TASKS FOR THIS EXERCISE -
**A.** Summarize the passage on Dow 30,000 in three sentences.
**B.** Pick up the passage on Dow 30,000 after its final sentence and keep writing in the same voice.

PASSAGE -

----

So, 30,000. Wow. Who could ever have seen that coming at a time of infinite global central-bank liquidity?

Infamously, economists Hassett and Glassman published a book called “DOW 36,000” (no exclamation point) all the way back in 1999. Pop quiz: how many burst US bubbles ago was that? The book trumpeted that this goal would happen by 2002 or 2004. Maybe we will get there by 2022 or 2024…which economists may still try to call a win, because economists are funny like that. Inadvertently funny, but very much so. By the way, Hassett was Chairman of the Council of Economic Advisors under Trump from 2017-19; Glassman was Under Secretary of State for Public Diplomacy and Public Affairs from 2008-09, and from 2009-13, executive director of the George W Bush Institute (For Policymakers Who Can’t Forecast Good and Who Wanna Learn to Do Other Stuff Good Too).

But back down to 20,000 – leagues. There is a huge amount of important stuff still going on in the depths across geographies and geopolitics and markets. Massive global realignments and structural shifts are about to occur if Biden shifts policy, or if he continues on from what Trump was doing, or even if Trump somehow manages to prevail: that covers all bases.

Yet much of the media are opting to merely dip their toes in these deep, dark waters. For example, yesterday saw one US journalist tweet about Joe Biden’s socks as a contrast with George W. Bush’s.

Is this, along with “DOW XX,XXX!” really going to be the kind of analysis we see ahead? If so –and steel yourself for the incoming pun, folks– we are 20,000 Leagues above the ‘see’. Some will love that, while others will be feeling seasick.

At a tangent, I can see some parallels between Verne’s 1870 world of ‘20,000 Leagues Under the Sea’ and the late-2020 world of Dow 30,000.

  • Verne’s hero is Captain Nemo. Yes, kids, the fishy Nemo you know today is a post-modern reference to classic 19th century French sci-fi: how about that? And Verne’s own use of Nemo was a translation from the Latin translation of the ancient Greek for “No man”, a reference to Odysseus’s escape after his clash with the Cyclops Polyphemus: how about that? Things that look modern can actually have very deep roots; and there is usually more going on under the surface than the child-friendly animation, and associated merchandising, we see.

----

RECORD EXTRACTS -
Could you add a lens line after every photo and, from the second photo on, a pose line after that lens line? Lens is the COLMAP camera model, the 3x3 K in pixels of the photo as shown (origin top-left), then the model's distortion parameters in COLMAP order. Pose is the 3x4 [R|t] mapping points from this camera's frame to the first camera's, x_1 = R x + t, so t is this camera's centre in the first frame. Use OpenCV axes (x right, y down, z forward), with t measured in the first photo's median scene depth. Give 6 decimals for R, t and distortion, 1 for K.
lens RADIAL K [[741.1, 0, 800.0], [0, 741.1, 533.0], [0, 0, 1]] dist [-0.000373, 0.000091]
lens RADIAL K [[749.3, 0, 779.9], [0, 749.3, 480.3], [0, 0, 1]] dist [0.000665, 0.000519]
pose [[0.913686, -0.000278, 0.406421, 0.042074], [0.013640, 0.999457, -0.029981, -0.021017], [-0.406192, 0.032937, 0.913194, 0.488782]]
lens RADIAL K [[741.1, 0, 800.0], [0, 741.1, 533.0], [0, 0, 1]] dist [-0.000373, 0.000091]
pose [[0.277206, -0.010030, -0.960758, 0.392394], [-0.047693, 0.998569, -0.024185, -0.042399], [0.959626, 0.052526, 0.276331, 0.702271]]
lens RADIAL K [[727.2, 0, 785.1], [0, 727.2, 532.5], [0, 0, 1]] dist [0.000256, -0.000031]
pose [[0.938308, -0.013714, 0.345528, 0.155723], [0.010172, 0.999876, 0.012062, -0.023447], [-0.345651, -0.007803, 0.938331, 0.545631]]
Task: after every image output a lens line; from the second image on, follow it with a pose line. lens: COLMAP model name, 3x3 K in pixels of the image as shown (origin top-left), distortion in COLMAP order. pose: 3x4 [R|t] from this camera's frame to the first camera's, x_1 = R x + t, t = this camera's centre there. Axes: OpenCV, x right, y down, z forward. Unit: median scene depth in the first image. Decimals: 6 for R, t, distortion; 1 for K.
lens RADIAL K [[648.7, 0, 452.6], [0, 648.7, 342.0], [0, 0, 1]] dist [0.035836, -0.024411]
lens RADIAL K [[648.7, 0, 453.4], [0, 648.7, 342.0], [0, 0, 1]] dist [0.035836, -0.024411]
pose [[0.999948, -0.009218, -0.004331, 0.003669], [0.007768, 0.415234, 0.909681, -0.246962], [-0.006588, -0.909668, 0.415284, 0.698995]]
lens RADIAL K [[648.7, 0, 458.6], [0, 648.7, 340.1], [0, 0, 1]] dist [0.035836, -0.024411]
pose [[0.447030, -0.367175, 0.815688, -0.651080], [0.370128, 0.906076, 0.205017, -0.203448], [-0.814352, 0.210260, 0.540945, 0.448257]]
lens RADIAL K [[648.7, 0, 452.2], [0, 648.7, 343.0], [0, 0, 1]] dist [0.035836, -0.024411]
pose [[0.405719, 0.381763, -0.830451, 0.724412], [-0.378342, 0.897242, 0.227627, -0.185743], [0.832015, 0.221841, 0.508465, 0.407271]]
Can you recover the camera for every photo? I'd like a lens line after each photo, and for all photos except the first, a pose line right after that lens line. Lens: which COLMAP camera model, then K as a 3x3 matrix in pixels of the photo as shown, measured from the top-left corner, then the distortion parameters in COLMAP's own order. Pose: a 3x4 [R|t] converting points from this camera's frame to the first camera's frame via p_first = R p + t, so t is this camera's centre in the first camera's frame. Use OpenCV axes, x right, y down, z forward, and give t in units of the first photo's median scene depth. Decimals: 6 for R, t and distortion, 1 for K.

----

TASK RESULTS -
**A.** The Dow reaching 30,000 prompts the writer to mock the 1999 book "DOW 36,000" by economists Hassett and Glassman, which predicted that level by 2002 or 2004. The writer argues that massive global realignments and structural shifts lie ahead whether Biden shifts policy or continues Trump's, yet much of the media cover only the surface, as with one journalist's tweet about Biden's socks. The writer then starts drawing parallels between Verne's "20,000 Leagues Under the Sea" and the world of Dow 30,000, noting that Captain Nemo's name has roots in ancient Greek and that more usually lies beneath the surface than we see.

**B.**
  • Verne’s iteration of Nemo travels the world’s seas in his futuristic submarine The Nautilus like a crypto libertarian of the kind looking at Bitcoin today and grinning: that after his homeland had been conquered and his family slaughtered by a powerful imperialist nation. (“I am not what is called a civilized man, Professor. I have done with society for reasons that seem good to me. Therefore, I do not obey its laws.”) He is chased down by navy vessels from the US in particular. 
  • The Nautilus has a battle with a giant squid: hasn’t the latter been used as a market metaphor by Matt Taibbi in recent years, and aren’t we hearing about a political Kraken from some (leftfield, or rather rightfield) quarters?
  • Nemo also offers the following wise words: “…we cannot prevent equilibrium from producing its effects. We may brave human laws, but we cannot resist natural ones.”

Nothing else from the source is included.